All of us are seeking the face of Christ.  The mission of the Church is to reveal the face of Christ to others and this face is revealed when his disciples love one another.  All of us need to see the face of Christ.  I need to see this face every day so that I can have surety in my life and so I can follow him.  When his face is obscured, we can have no confidence about life and its meaning.  When Christians fail to love one another and when they attempt to substitute other things for love, they obscure Christ's face and no longer become effective witnesses.  But, when we have love for one another, we reveal Christ's face and this face awakens in the heart a confidence that nothing else can give. 

For Christians, we must wake up every day and seek the face of Christ where we know it is to be discovered.  Instead of becoming discouraged by where the face of Christ is not, we ought to draw strength and consolation in where it is discovered.  From this encounter with the face of Christ, we become better agents of the New Evangelization because we live with the conviction of Christ's love.  It is certainly a sorrow that Christ's face is obscured in many places, but that cannot become our focus.  Our focus must always be upon contemplating the face of Christ where it is discovered in our true experience.  This contemplation will make us able to bring his love to those places where his face is obscured.  This is the only path of true evangelization.

Each day, the heart of the Christian echoes the longing of the psalmist who writes, "Come', says my heart, 'seek his face; your face Lord do I seek.  Do not hide your face from me" (Ps 27)  In my experience in this assignment for the past 13 years (and especially over the past few months), the Lord has answered this cry of my heart.  The revelation of his face, manifested in the love of his disciples, is "my life's refuge; of whom should I be afraid?" (Ps 27).  Only in the tender gaze of Christ does our heart discover peace.  The disciples of Christ are at our best when we love one another and reveal this face, and we are at our worst when we obscure this face.  I am grateful in these days that the tenderness of his mercy is made known to me in the love that his disciples have for one another.


  1. Amen.
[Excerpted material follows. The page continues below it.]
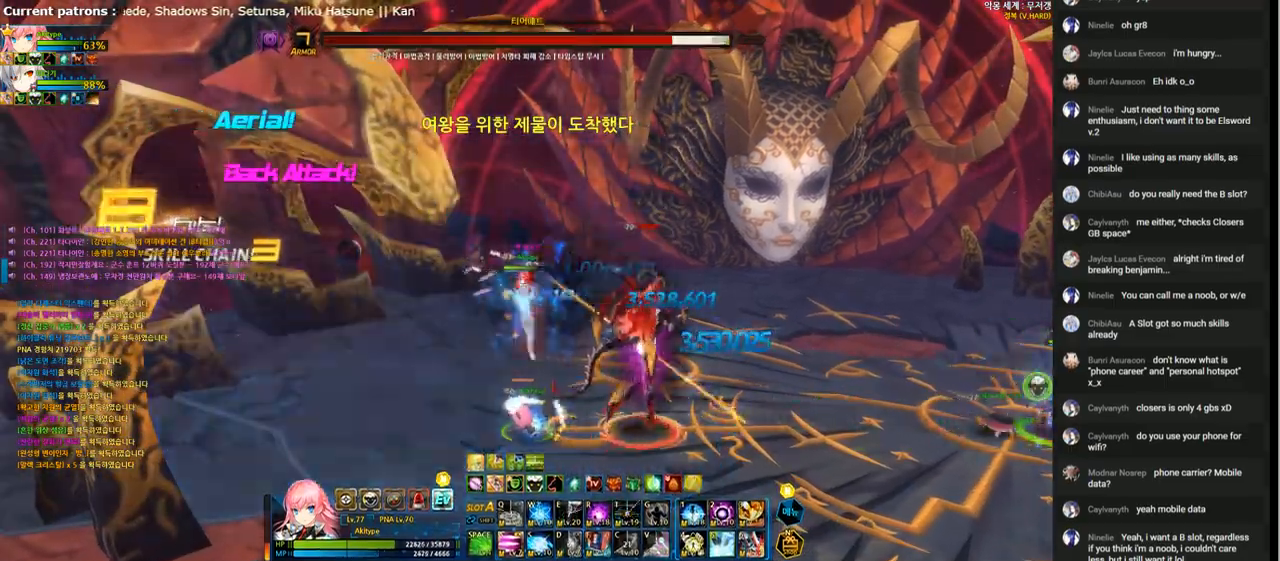
{"keys": [], "events": [[33, "t", "down"], [100, "t", "up"], [167, "t", "down"], [233, "t", "up"], [333, "6", "down"], [367, "6", "up"]]}
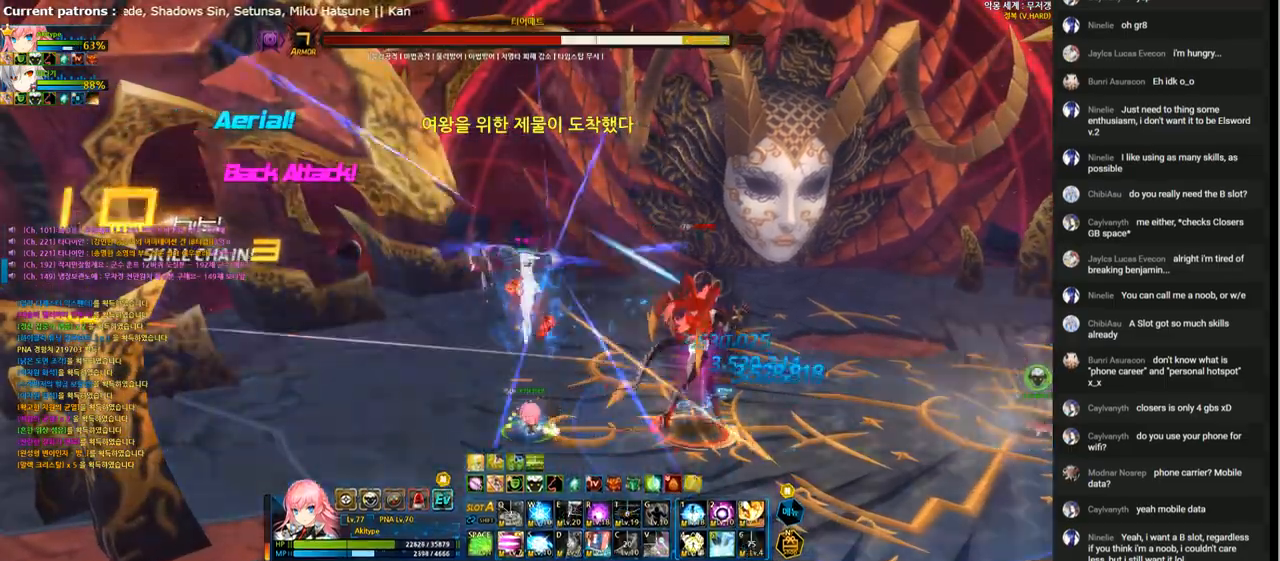
{"keys": ["f"], "events": [[33, "f", "down"], [100, "f", "up"], [133, "f", "down"], [233, "f", "up"], [300, "f", "down"], [400, "f", "up"], [467, "f", "down"]]}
And again I say Amen.


  2. Fr. Barnes,
    I attended Mass in your beautiful church for the first time today. It is quite impressive and will continue to do so as long as I am assigned up here in the North Shore. As I was doing research on St. Mary's Star of the Sea, I came across your blog, and have found it to be most enlightening. I hope my own Pastor embraces social media, as you have done. Additionally, I know you are moving on to another assignment, and I hope you continue to blog, as I would love to follow it. All the best to you.

  3. You write beautifully, father. I regret now that I did not use time that you were with us to rebuild my relationship with God and His church. You did wonderful work at SMSOTS and we parishioners shall miss you. Peace, as you embark on the next leg of your journey. No doubt you will be as loved at BU as in Beverly.